Text segment Block Start

# Mythbusters



## Ross (Apr 25, 2007)

Dose anybody else love this show?I started watching it a lot more during the Christmas season and I really enjoy it because its entertaining,intresting and just a great watch:thumb:The most annoying thing is there is only a couple of Mythbusters DVD's for the UK market the rest you have to import them from the US


----------



## HC1001 (May 27, 2007)

I love Mythbusters Ross, one of my fav shows..................:thumb:

Kari Byron = Mmmmmmmmmmmmmm


----------



## abd1973 (Aug 27, 2007)

Me too Im am addict.

Kari byron

Web site here http://www.karibyron.com/


----------



## Dan! (Nov 28, 2009)




----------



## Ross (Apr 25, 2007)

HC1001 said:


> I love Mythbusters Ross, one of my fav shows..................:thumb:
> 
> Kari Byron = Mmmmmmmmmmmmmm


Kari is lovely:thumb:


----------



## Dipesh (Oct 12, 2007)

It's a cool program but sometimes those blokes give me a headache with their enthusiasm!


----------



## Leodhasach (Sep 15, 2008)

I love it  Unfortunately don't get to see it as much as I used to.

At the end of a Californian holiday just over a year ago, on our way to San Francisco airport, I made sure to stop by their workshop (it was on the way) and get a pic of me at the door :lol:










Nobody was in though


----------



## flyfs6 (Nov 13, 2006)

I watch it a lot too and find most of the stuff very interesting. They do some seriously mad missions though.


----------



## rob28 (Nov 7, 2008)

I saw a new one the other day where they tried to finally split a car in 2 with the snow plough. They failed first time - so now they use rockets.....

Text segment Block End
Entries shown Block Start

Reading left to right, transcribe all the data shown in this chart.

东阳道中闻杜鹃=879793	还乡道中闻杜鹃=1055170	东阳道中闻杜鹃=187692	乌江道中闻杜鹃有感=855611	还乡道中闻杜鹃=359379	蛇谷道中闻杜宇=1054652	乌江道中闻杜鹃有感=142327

Entries shown Block End
Entries shown Block Start

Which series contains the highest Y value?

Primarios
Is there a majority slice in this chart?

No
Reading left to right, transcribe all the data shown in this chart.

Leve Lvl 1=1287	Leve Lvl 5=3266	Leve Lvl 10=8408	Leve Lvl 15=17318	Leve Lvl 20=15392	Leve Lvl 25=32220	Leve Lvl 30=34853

Entries shown Block End
Entries shown Block Start

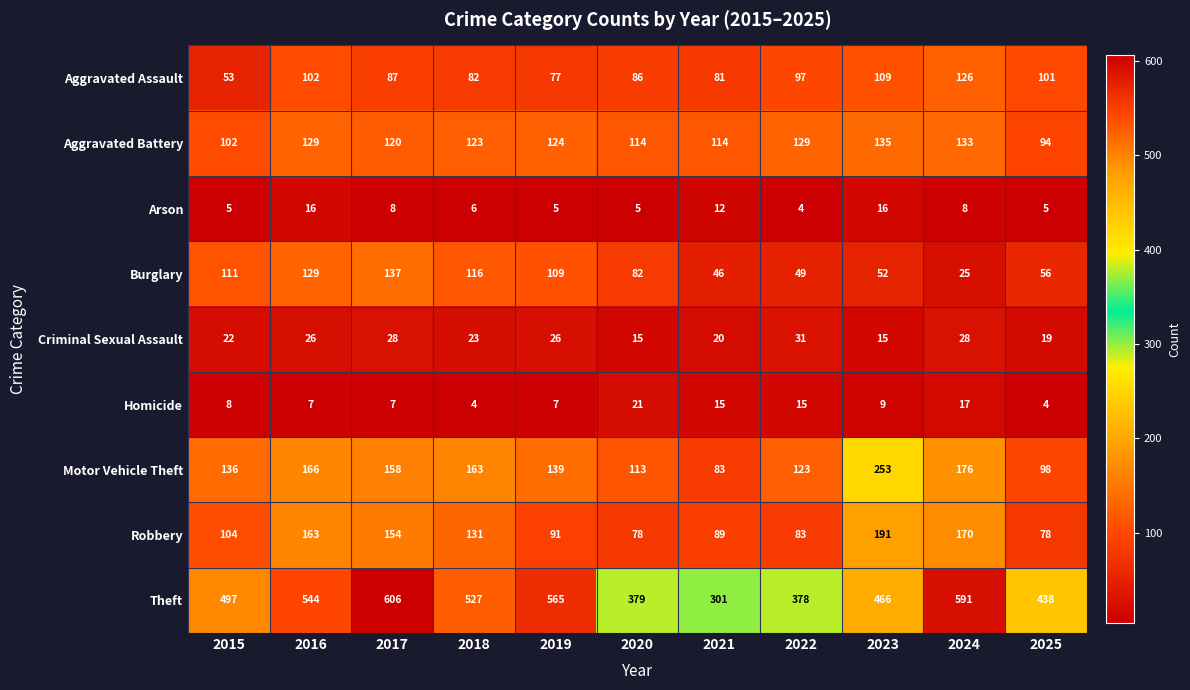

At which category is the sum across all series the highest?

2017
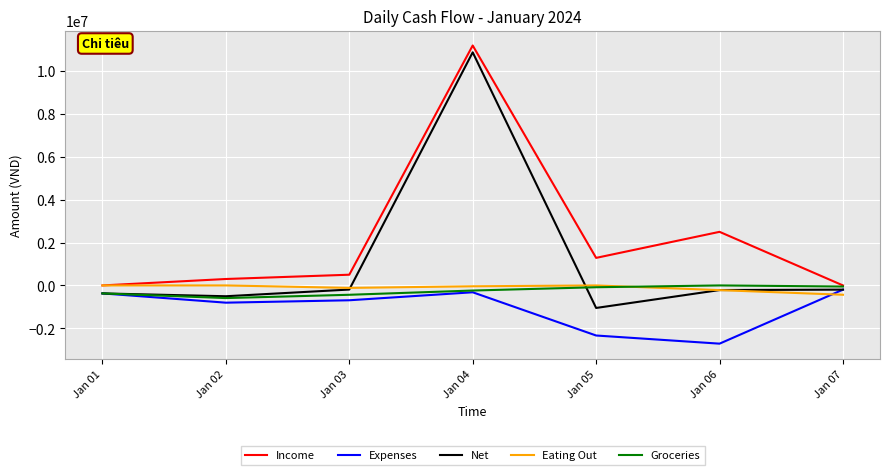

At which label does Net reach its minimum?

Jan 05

Entries shown Block End

**Work order 1:** In the Mythbusters thread, why does Ross find it annoying to collect the show on DVD?
**Work order 2:** Repeat the stretch of the Mythbusters thread from "## Dipesh (Oct" through "(Sep 15, 2008)", word for word.
**Work order 3:** Go on with the Mythbusters forum thread from the point where it stops.

**Exercise output 1:** Only a couple of Mythbusters DVDs are sold for the UK market, so the rest have to be imported from the US.

**Exercise output 2:**
## Dipesh (Oct 12, 2007)

It's a cool program but sometimes those blokes give me a headache with their enthusiasm!


----------



## Leodhasach (Sep 15, 2008)

**Exercise output 3:**
----------



## remal (Dec 10, 2007)

I'm really enjoying it and in AUg/Sept last year was off work a few weeks due to a big Op and watched loads of Mythbusters

and as for Kari byron :argie:


----------



## Ross (Apr 25, 2007)

I like they way if the Myth is Busted they will do anything to make it work which usually means a big bang:lol:


----------



## remal (Dec 10, 2007)

RosswithaOCD said:


> I like they way if the Myth is Busted they will do anything to make it work which usually means a big bang:lol:


one of the best things, they are just big kids. But who would not want to do their job:thumb:


----------



## Ross (Apr 25, 2007)

remal said:


> one of the best things, they are just big kids. But who would not want to do their job:thumb:


I will take is as long as I can work with Kari:lol:


----------



## IanG (Nov 21, 2007)

Kari Byron :argie:


----------



## Ross (Apr 25, 2007)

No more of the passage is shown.